DATA

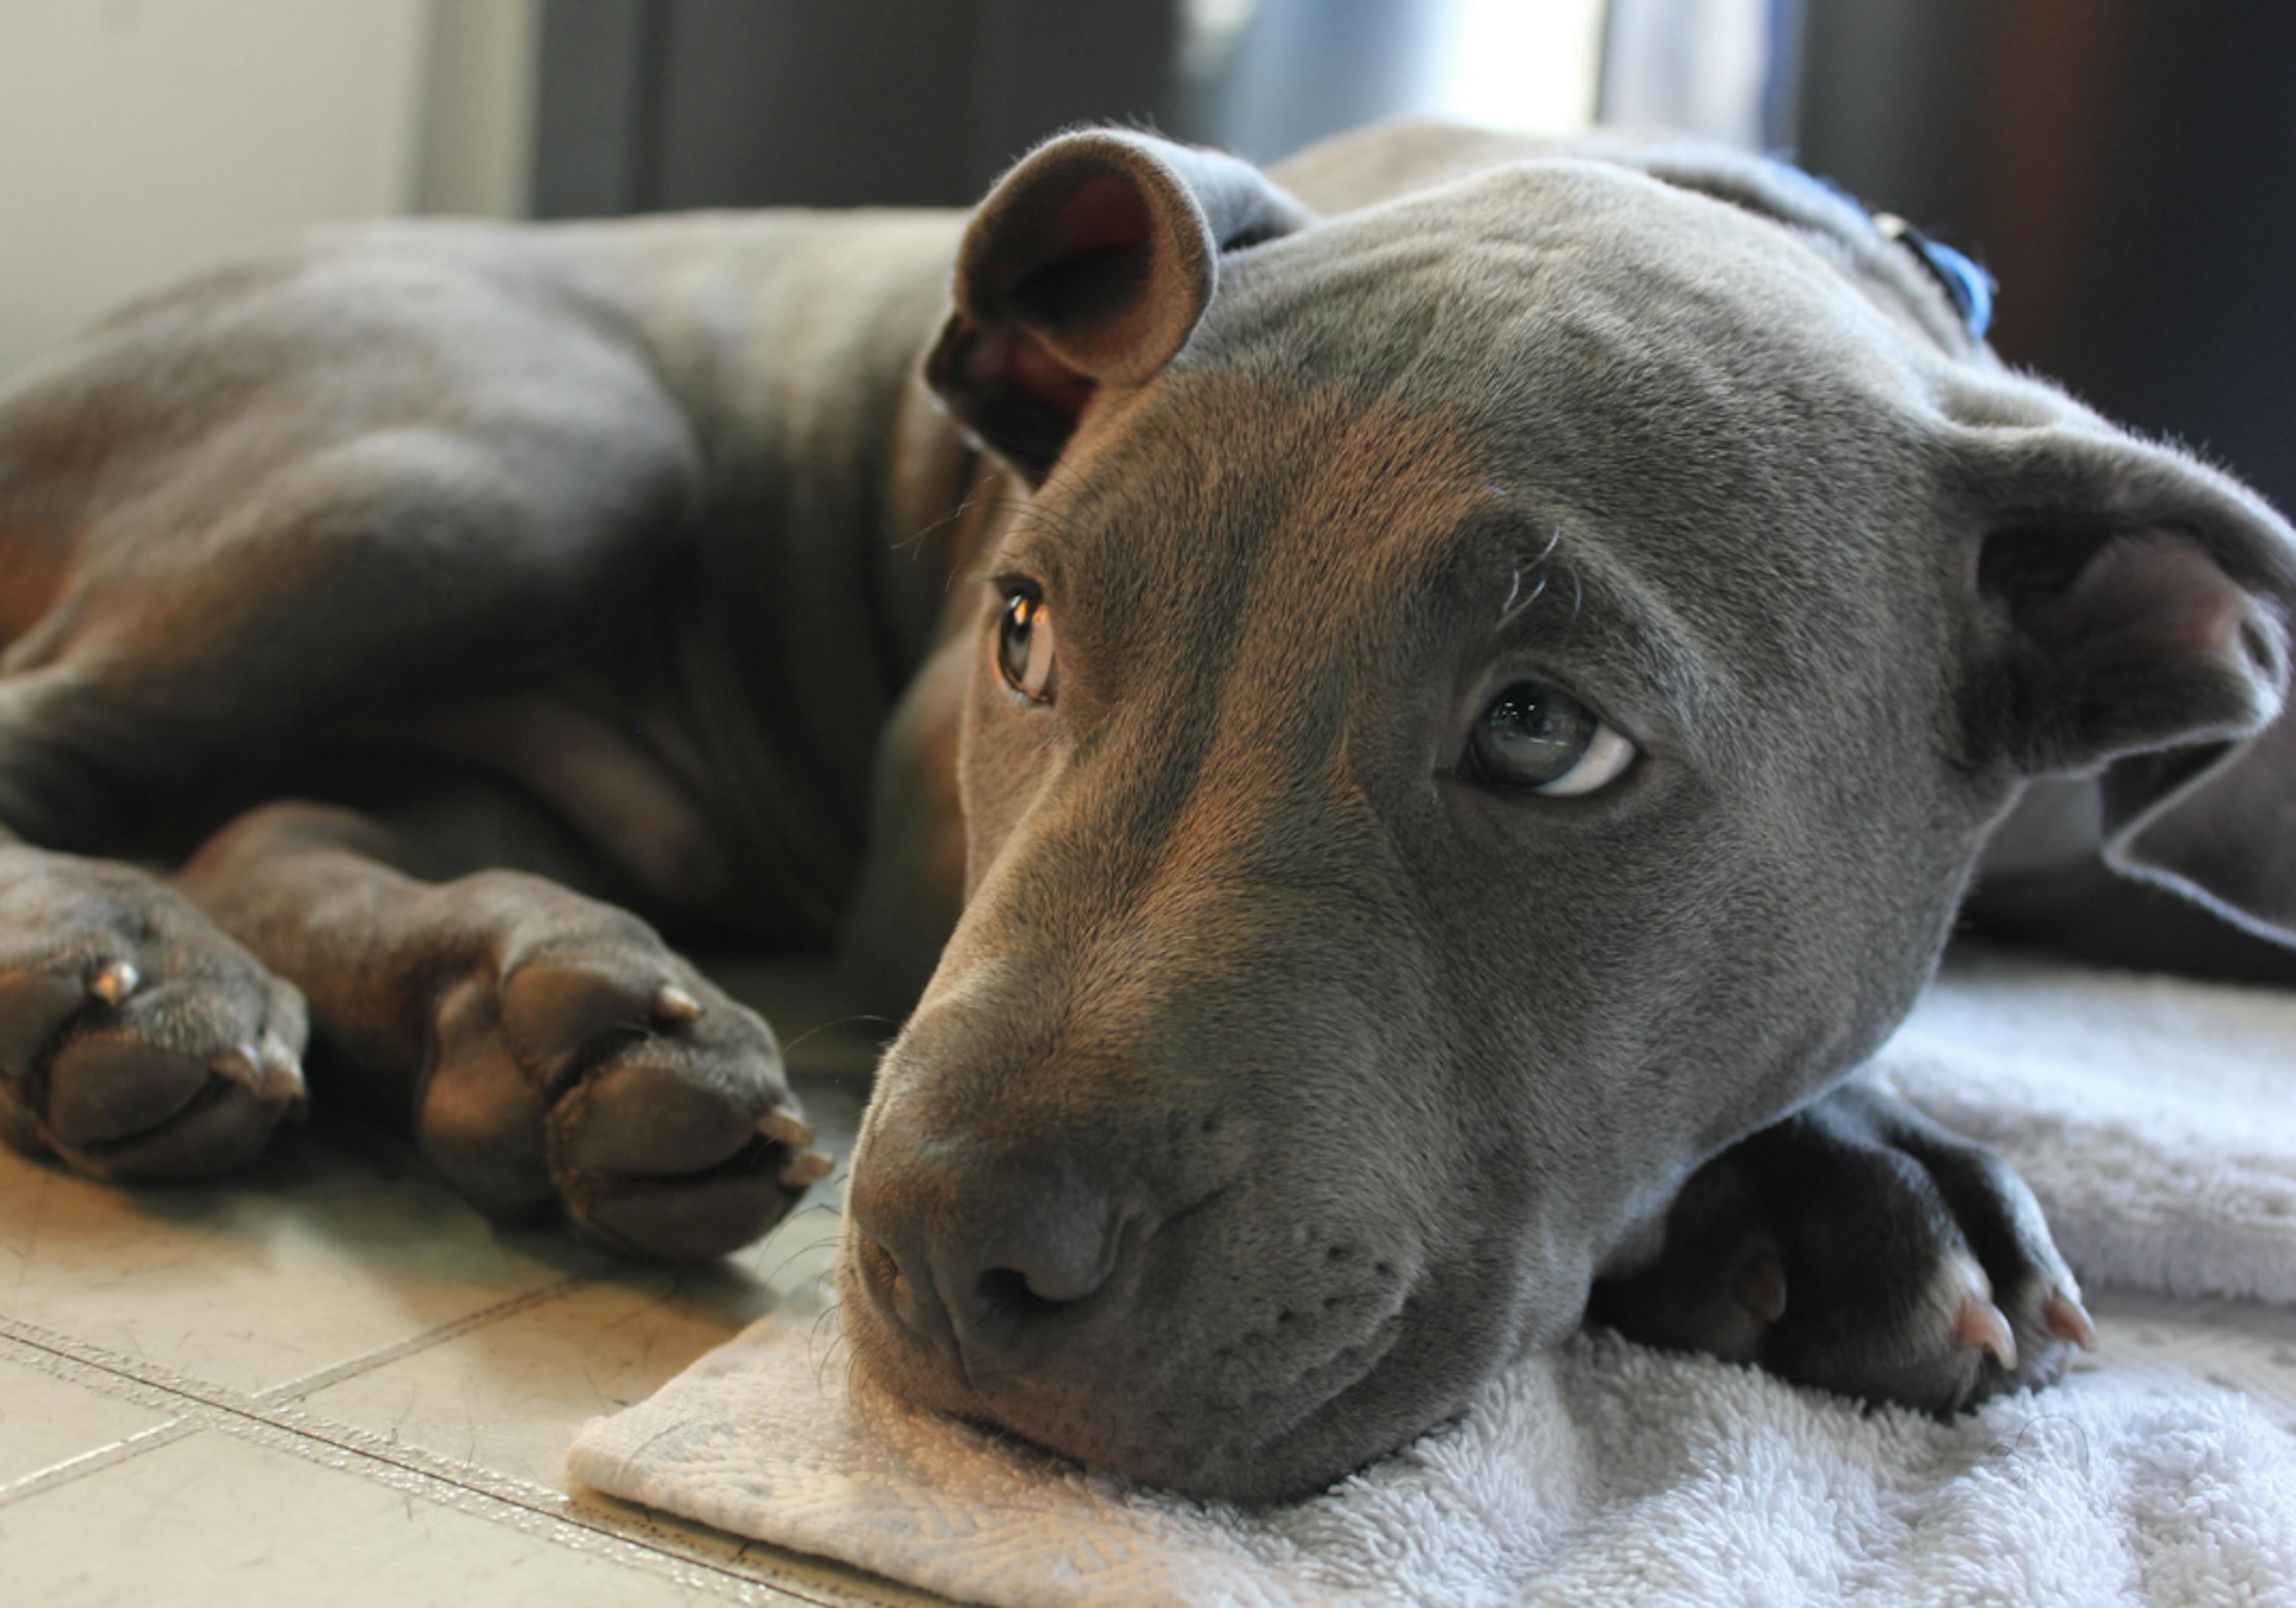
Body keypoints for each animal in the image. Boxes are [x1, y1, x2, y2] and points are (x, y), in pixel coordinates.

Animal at [4, 119, 2296, 1497]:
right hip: (518, 440)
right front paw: (1864, 1184)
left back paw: (545, 1024)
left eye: (1543, 734)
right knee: (90, 760)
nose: (943, 1234)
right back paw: (123, 984)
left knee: (278, 820)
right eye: (1021, 630)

WORK TO COMPLETE
Do not include the images; transcribe the rest of the listing exactly.

RESPONSE
Body keypoints for each animal in the image. Boxes are [x1, y1, x2, y2] and points are (x, y), in pixel coordinates.

Animal at [4, 119, 2296, 1497]:
right hip: (518, 440)
right front paw: (1864, 1184)
left back paw: (545, 1024)
left eye: (1543, 734)
right knee: (90, 760)
nose: (943, 1234)
right back paw: (123, 984)
left knee: (278, 820)
right eye: (1021, 630)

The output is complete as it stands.